Escolha de Sofia
Quanto mais as convenções partidárias se aproximam, mais tenso se torna o cenário político. É um momento de definições e, levando-se em conta as restrições impostas pela regra da verticalização das coligações, é quase certo que nem todos os interesses políticos serão contemplados. Alguém terá de ir para o sacrifício, retirando ou mantendo candidaturas sem nenhuma expressão eleitoral.

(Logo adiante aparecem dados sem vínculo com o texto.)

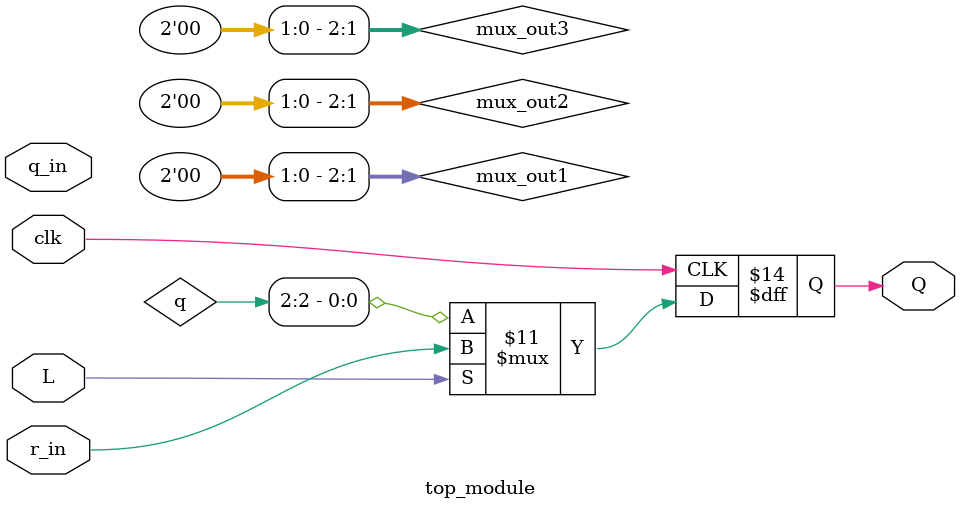
<source format=sv>
module flipflop(
    input clk,
    input D,
    output reg Q
);

always @(posedge clk)
    Q <= D;

endmodule
module mux_2_1(
    input sel,
    input D0,
    input D1,
    output reg Q
);

always @(*)
    case (sel)
        0: Q <= D0;
        1: Q <= D1;
    endcase

endmodule
module top_module(
    input clk,
    input L,
    input q_in,
    input r_in,
    output reg Q
);

    reg [2:0] q;

    wire [2:0] mux_out1;
    wire [2:0] mux_out2;
    wire [2:0] mux_out3;

    flipflop ff1 (
        .clk(clk),
        .D({q[1] ^ q[2], q[0], q[2]}),
        .Q(q_in)
    );

    mux_2_1 mux1 (
        .sel(L),
        .D0(r_in),
        .D1(q_in),
        .Q(mux_out1)
    );

    mux_2_1 mux2 (
        .sel({q[1], q[2]}),
        .D0(r_in),
        .D1(q_in),
        .Q(mux_out2)
    );

    mux_2_1 mux3 (
        .sel({q[1] ^ q[2], q[0], q[2]}),
        .D0(r_in),
        .D1(q_in),
        .Q(mux_out3)
    );

    always @(posedge clk)
        if (L)
            Q <= r_in;
        else
            Q <= {q[1] ^ q[2], q[0], q[2]};

endmodule

</source>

Os partidos vivem o dilema de privilegiar seus projetos nacionais, apoiando este ou aquele nome para presidente, ou buscar representação maior no Congresso. Em alguns casos, é uma espécie de escolha de Sofia, uma referência ao filme de mesmo nome em que a protagonista é obrigada pelos nazistas a escolher um dos dois filhos. O preterido estaria destinado à câmara de gás.
O melhor exemplo desse dilema é o PL, ainda às voltas com a conveniência ou não de uma união com o PT de Luiz Inácio Lula da Silva. O partido vem tentando se organizar internamente, criar uma cara e uma identidade. Sua prioridade era garantir uma grande bancada federal, como forma de enfrentar a chamada cláusula de barreira. Essa cláusula exige dos partidos uma representação parlamentar mínima, para ter direito a tempo na televisão e recursos do Fundo Partidário. Valerá a partir de 2006.
O cenário nacional apresentou uma outra alternativa ao PL associar-se a Lula, numa coligação de oposição. Assim, o partido assumiria uma posição política clara, já que padece da fama de ser uma legenda amorfa. Nesta semana, o PL deve decidir que rumo tomará. Nos estados, há situações em que uma união com o PT é impossível. Um desses casos é o Rio Grande do Sul. Também do lado petista se escolhe. Para possibilitar a coligação nacional, o partido teria de abrir mão de candidaturas nos estados, favorecendo o PL.
O PMDB vive dilema semelhante. Neste momento, para boa parte do partido, nem é o apoio à candidatura do senador José Serra (PSDB) o impedimento para uma coligação oficial entre os dois. O problema é que a união nacional atrapalha os planos de algumas regionais do PMDB nos estados.
O PSB, por sua vez, escolheu o projeto nacional. A direção do partido acredita que a candidatura de Anthony Garotinho à Presidência da República atrairá votos suficientes para garantir a eleição de uma bancada representativa no Congresso, mesmo no caso de uma derrota.
A tradição política costuma fazer uma distinção entre eleição majoritária e proporcional. Por isso, além de um bom nome a presidente, é preciso um bom nome para disputar o governo e puxadores de votos entre os candidatos a deputado. O PSB vai mostrar, na prática, se essa tese é verdadeira ou pura lenda. As dificuldades para a acomodação de tantos interesses, com as convenções se aproximando, explicam as indefinições do quadro atual. Para o eleitor, parece uma confusão geral. A notícia boa é que tem data para terminar: 30 de junho.